The most important thing to me is to build a fun daily driver with lots of low end.
That's what I thought offset pins installed properly should enhance, and help with longevity.

I just wasn't sure if the extra dough was worth spending, since center pins come in 8pack.

Now if putting them in backwards = longer rods , which is better for high rpm.

Then am I to assume that that putting them in normally I could expect them to be better at low rpm. Not that there would be much of a difference, but some?

And running quieter too?

Also we still had snow up here a couple days ago. And our engines see allot of cold start ups.

Are you thinking like me ? Ya spend the few extra bucks.
Yeah this is getting to be a long winter, we got one sunny day Saturday, Easter went back to rain on the coast and snow in the mountains.

I think you're best off using an offset pin in the normal orientation. That will give the most part life and quietest operation from the otherwise constant click of zero and reverse offset pins, especially when the engine is cold.
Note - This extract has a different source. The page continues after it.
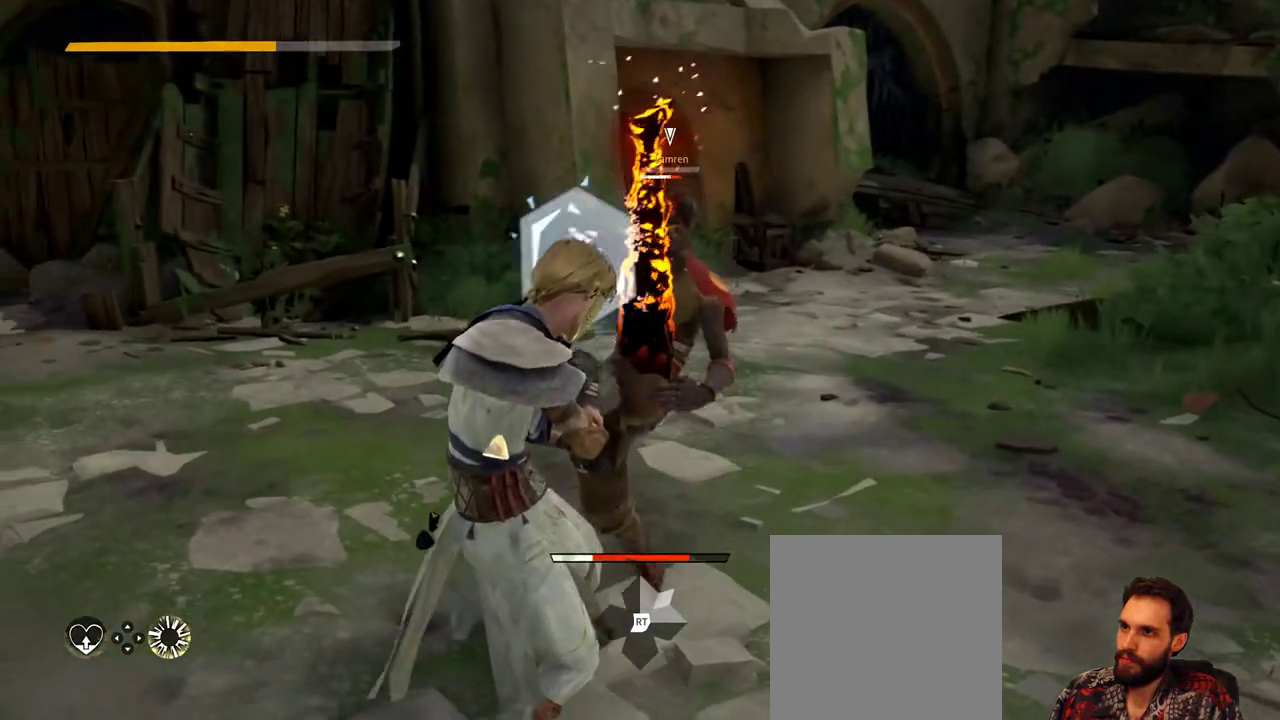
{"buttons": [], "left_stick": "down", "right_stick": "center", "events": [[67, "left_stick", "up"], [367, "L2", "up"], [367, "left_stick", "center"], [500, "left_stick", "down"]]}
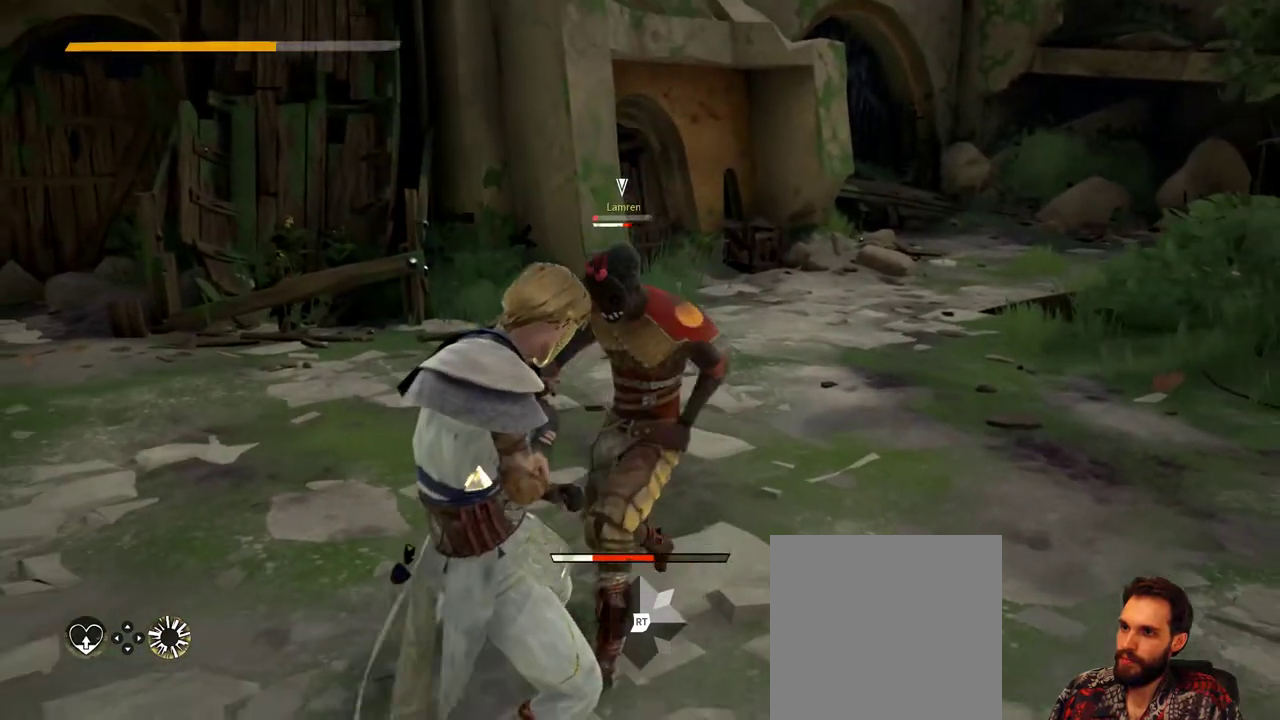
{"buttons": [], "left_stick": "down-left", "right_stick": "center", "events": [[333, "left_stick", "down-left"]]}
Structural longevity of zero or reverse offset pins requires a forged piston. This really requires the engine be warmed up before operating loads are put on it otherwise the constant snap over of the skirts will crack them if not actually break them off. These pin configurations also make it hard for the rings to adequately seal compression and control oil on the cylinder walls. The gain in torque and horsepower by doing this is minimal, it's the kind of thing that professional racers who are top competitive in their class worry about as they are in a world where extremely small power differences can make or loose the weeks paycheck. This is not the kind of change that's going to transform a so-so weekend warrior into America's or Canada's next Top Model, er ahh, Race Driver.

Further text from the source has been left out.